「諸位大人還愣著做什麼,難不成都吃飽了?」
眾人說著沒吃飽沒吃飽,再次迴歸席位。
這邊徐勃也命人將對聯收了,只聽朱晚照故意走在後頭對他說道:「徐大人打算將這匾額掛在何處啊?」
徐勃道:「殿下知我愛茶,所以才送來了這匾額,掛在茶室再好不過……」
「香於九畹芳蘭氣」,草木英華信有神,自然是說茶的,難不成還能是說旁的?」朱晚照意味深長道:「徐大人以為是說什麼的?」
徐勃臉色一紅,麵皮倒是薄:「我和朱大人想的一樣!」
「哈哈哈!」朱晚照笑了起來,倒是與他心照不宣。
回到廳堂之中,在座眾人也在議論剛才太子殿下送來的匾額,誇讚了太子的一手好字之後自然就議論到這對聯之後深層的意義。
「太子殿下是誇徐大人吶。」大理寺卿周文勝捋著鬍子意味深長的說道:「誇徐大人自有蘭草只高潔,如香茗之品韻!這為官做人,都要有徐大人這般搞上的品德方能得主上的垂青。」
「周大人言之有理。」
「都說太子殿下從小到大都被皇上給慣壞了脾氣,但也正因在陛下跟前受教,言辭行為方面頗具帝王之象!」其中一人說完就小心翼翼的看向其他幾人。
眾人彼此對視一眼,已經是心照不宣。
他們在朝中本就沒有拉幫結派之好,多數忠於中庸之道,聽他這麼一說,已經覺得頗有幾分說客的味道了。
一旁朱晚照又煽風點火的說道:「太子的眼睛可尖著呢,知我等臣工不易,便多有照拂,是非黑白也分的清清楚楚,跟著這樣的主子,日後還愁沒有飛黃騰達之日?」
徐勃不悅皺眉瞪他道:「前路不可卜,飛黃騰達,言之尚早。」
「哈哈哈,我這不是打個比方嗎,跟著太子殿下,一榮俱榮,一損俱損。若是跟了旁人,只可共患難,難以同富貴啊。」
「這樣的例子,在我朝倒是不少。」周文勝幽幽說了起來,眾人回想起當初涉及太子私藏龍袍,受五皇子之語而指摘太子的幾位大人,如今都已鋃鐺入獄死的死,流放的流放,那五皇子已經位及親王卻無半點表示,也是寒了一眾臣工的心。
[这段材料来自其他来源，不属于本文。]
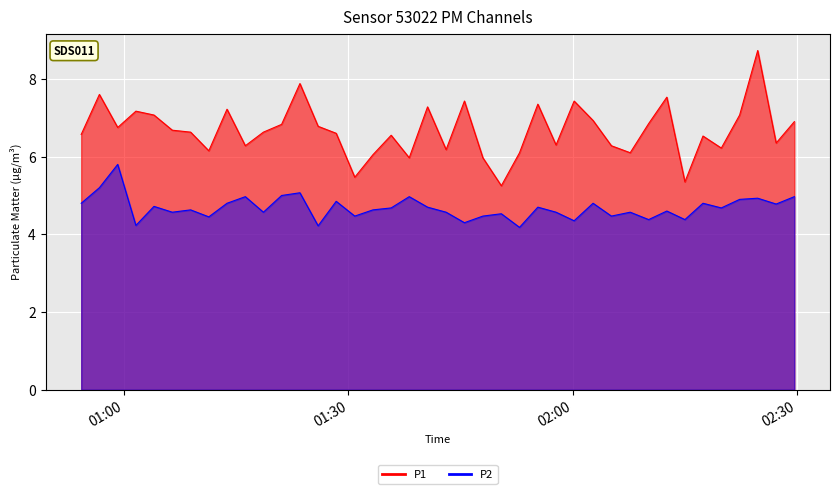

Count the number of categories in the chart.

40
「不說這些罷,飯菜都涼了。」朱晚照大大咧咧的坐回自己的座位上,以筷子指著徐勃面前的那塊肉:「把那鴨子的腿留給我。」
徐勃不悅:「自己夠得著還要我來給你夾。」
雖是這麼說的,但還是將八寶桂花鴨裡的鴨腿夾給了朱晚照。
後者接過去,含著筷子在嘴裡,笑彎了眉眼道:「徐大人如今可是太子殿下跟前的紅人,您夾的,就算是一塊石頭,那也成金子了,就連陛下前日還對徐大人讚賞有加吧。」
這倒是真的,陛下於朝堂之上稱讚徐勃對南方水利瞭解的通透,在座也都是聽到了。
徐勃覺得,今次自己的這一場喬遷之宴吃成了給太子招兵買馬的饗宴,他夾在中間也是左右為難。
好在一番酒酣耳熱之後,眾人也都紛紛起身告辭,唯有朱晚照還在厚著臉皮的留在那裡,醉眼朦朧。
看著這人無賴的模樣,徐勃著實有些無奈。
「朱大人,可要下官派人送你回去?」
朱晚照靠在一張太師圈椅之上,眉目微眯,似在假寐,因有些醉酒,臉頰兩側又染紅雲。
徐勃見他沒有答話,索性也不去理睬他,只是差遣了小廝將桌椅收拾了,並對管家說道:「備車,送朱大人回去吧。」
「是。」管家應聲剛要離去,就聽朱晚照連忙叫道:「不慌,不慌!」
徐勃這才微微一笑,篤定看向他道:「我便知道你沒睡。」
朱晚照斜靠在椅子上,眉目之中水光瀲灩,一張俊臉倒是笑的不懷好意:「徐大人在我的府上住了那麼些時日,我如今借跪地小眯一眼,徐大人就迫不及待的下逐客令了?」
徐勃在他的身邊坐下道:「不敢,太子殿下待我有知遇之恩,朱大人則待我有言傳身教之恩,若非朱大人,這朝中爾虞我詐,拉幫結派,亦或者為官之道,下官到現在都還不明白,更遑論升官發財之說。」